**DOCUMENT SECTION**:
━━━━━━━━━━
# Device functions and subroutines in C

Until now, we have focused on how to offload data or particular calculations to the GPU.
In most real software applications, however, we will want to pass data through a pipeline of multiple functions and routines before completion.
In this notebook, we will learn how to call functions to run on the device from within existing target regions.
In so doing, we will combine many of the things we have learned up to this point, and let you try porting some code to the GPU using OpenMP yourself.

Let's begin as usual with our environment check and moving into the appropriate directory:

In [None]:
rocm-smi
cd $HOME/DiRAC-AMD-GPU/notebooks/02-OpenMP/2g-OpenMP_device_subroutines/C

## The `declare target` clause

Calling a function that has been compiled for the architecture of the host from within a target region can have unexpected consequences.
It may not be able to run on the device architecture, and in some compilers may even cause a linking error.
To ensure that our functions can run on the device, we must indicate to the compiler that a device-compatible version should be generated.
We can do this by decorating a function with the `declare target` clause.

As with data regions, the `declare target` clause can be used in a number of different ways.
━━━━━━━━━━
**EXERCISE SET**:
1. In the notebook on device functions and subroutines, which clause marks a function so that the compiler generates a device-compatible version of it?
2. List each component of the directory path given in the `cd` command in the notebook on device functions and subroutines, in order.
3. Continue the notebook on device functions and subroutines, starting after its final sentence.

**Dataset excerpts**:
━━━━━━━━━━
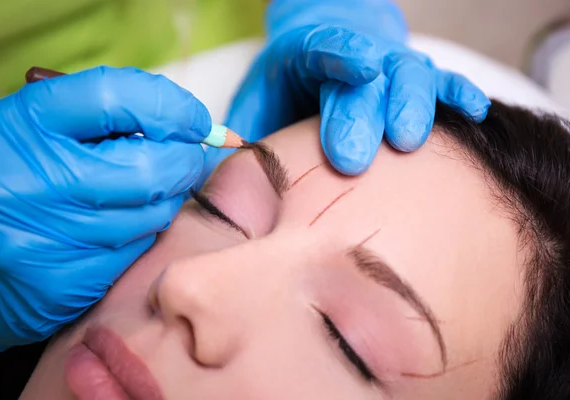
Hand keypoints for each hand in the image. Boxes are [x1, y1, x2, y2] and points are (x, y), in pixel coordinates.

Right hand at [0, 66, 209, 357]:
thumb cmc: (4, 181)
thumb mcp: (33, 132)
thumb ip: (99, 120)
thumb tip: (182, 122)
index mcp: (25, 124)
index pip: (114, 96)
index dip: (169, 105)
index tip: (195, 118)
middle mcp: (34, 179)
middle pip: (149, 165)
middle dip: (183, 160)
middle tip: (186, 157)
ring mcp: (49, 235)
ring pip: (151, 214)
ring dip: (166, 199)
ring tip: (147, 191)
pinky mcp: (63, 282)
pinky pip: (134, 251)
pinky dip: (140, 234)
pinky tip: (118, 226)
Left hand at [202, 0, 489, 178]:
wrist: (313, 60)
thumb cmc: (280, 94)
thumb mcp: (252, 110)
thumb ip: (241, 142)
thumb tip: (227, 190)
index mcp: (303, 53)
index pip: (324, 47)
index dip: (342, 56)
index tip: (358, 73)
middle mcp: (353, 55)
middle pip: (368, 72)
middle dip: (363, 112)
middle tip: (352, 159)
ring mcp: (387, 65)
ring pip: (408, 71)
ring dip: (412, 103)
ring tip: (409, 139)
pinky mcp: (411, 82)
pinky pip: (440, 82)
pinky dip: (457, 94)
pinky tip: (475, 110)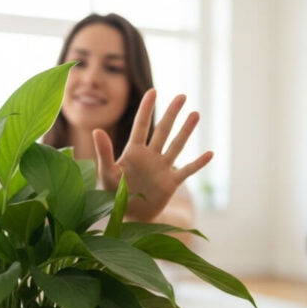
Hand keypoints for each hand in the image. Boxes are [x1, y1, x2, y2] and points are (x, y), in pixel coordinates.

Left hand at [93, 89, 212, 221]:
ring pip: (176, 146)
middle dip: (171, 114)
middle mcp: (150, 156)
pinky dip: (198, 163)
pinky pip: (187, 171)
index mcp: (133, 152)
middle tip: (182, 96)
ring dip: (186, 131)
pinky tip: (210, 153)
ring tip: (195, 114)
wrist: (127, 216)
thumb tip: (97, 130)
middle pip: (162, 131)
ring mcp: (162, 168)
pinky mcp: (171, 183)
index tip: (153, 91)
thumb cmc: (113, 193)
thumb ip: (104, 151)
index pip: (141, 126)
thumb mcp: (107, 172)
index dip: (146, 109)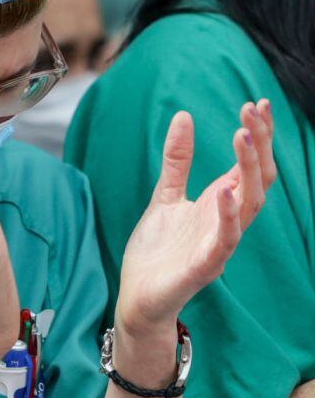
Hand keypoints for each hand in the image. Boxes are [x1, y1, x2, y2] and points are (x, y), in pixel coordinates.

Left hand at [116, 100, 275, 337]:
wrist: (138, 295)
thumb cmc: (157, 251)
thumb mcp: (165, 196)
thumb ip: (178, 161)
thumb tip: (184, 116)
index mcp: (220, 203)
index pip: (250, 165)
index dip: (257, 135)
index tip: (256, 103)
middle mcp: (227, 220)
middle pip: (258, 178)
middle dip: (260, 143)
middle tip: (253, 110)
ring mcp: (220, 243)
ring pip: (251, 204)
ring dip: (249, 169)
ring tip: (241, 136)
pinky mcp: (206, 265)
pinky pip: (227, 240)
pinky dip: (229, 216)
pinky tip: (225, 190)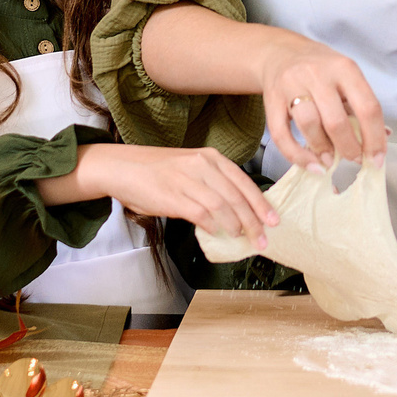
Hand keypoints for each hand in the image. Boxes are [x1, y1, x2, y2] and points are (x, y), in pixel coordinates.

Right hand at [73, 142, 277, 250]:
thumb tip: (236, 212)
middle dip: (253, 220)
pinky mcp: (172, 196)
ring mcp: (187, 180)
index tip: (273, 220)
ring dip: (236, 226)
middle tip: (261, 238)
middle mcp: (202, 165)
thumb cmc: (157, 171)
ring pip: (222, 206)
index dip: (261, 203)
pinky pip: (200, 213)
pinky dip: (212, 226)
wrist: (123, 168)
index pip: (244, 182)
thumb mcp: (191, 168)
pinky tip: (217, 233)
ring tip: (242, 238)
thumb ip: (213, 184)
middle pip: (237, 196)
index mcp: (211, 158)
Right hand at [257, 33, 388, 171]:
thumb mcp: (347, 77)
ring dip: (323, 149)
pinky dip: (297, 155)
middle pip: (336, 120)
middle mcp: (318, 74)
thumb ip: (362, 106)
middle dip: (349, 148)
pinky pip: (282, 134)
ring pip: (309, 124)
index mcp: (345, 69)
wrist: (281, 53)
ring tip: (330, 161)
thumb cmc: (321, 70)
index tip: (376, 160)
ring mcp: (292, 85)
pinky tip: (311, 165)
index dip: (374, 138)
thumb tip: (384, 137)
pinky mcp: (271, 100)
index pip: (367, 107)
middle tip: (354, 160)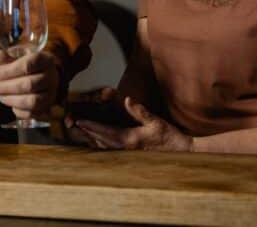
━━━━━━━━━━
**ANSWERS BY ITEM NUMBER**:
1. The `declare target` clause.

2. $HOME, DiRAC-AMD-GPU, notebooks, 02-OpenMP, 2g-OpenMP_device_subroutines, C

3.
We can add `#pragma omp declare target` directly before a particular function to specify it as our target function directly, or place it around said function with additional `begin` and `end` clauses.
Finally, it is also possible to pre-declare a range of target functions using `declare target(func-list)`, with the names of the target functions in question as a comma separated `func-list`.

To get started, let's move into our first example directory, `1_device_routine/0_device_routine_portyourself`, and clean our environment therein.

In [None]:
cd $HOME/DiRAC-AMD-GPU/notebooks/02-OpenMP/2g-OpenMP_device_subroutines/C/1_device_routine/0_device_routine_portyourself
make clean
ls

There are 2 files in the source code; [`device_routine.c`](./C/1_device_routine/0_device_routine_portyourself/device_routine.c),  which contains the `main` function; and [`compute.c`](./C/1_device_routine/0_device_routine_portyourself/compute.c), where the `compute()` function is implemented.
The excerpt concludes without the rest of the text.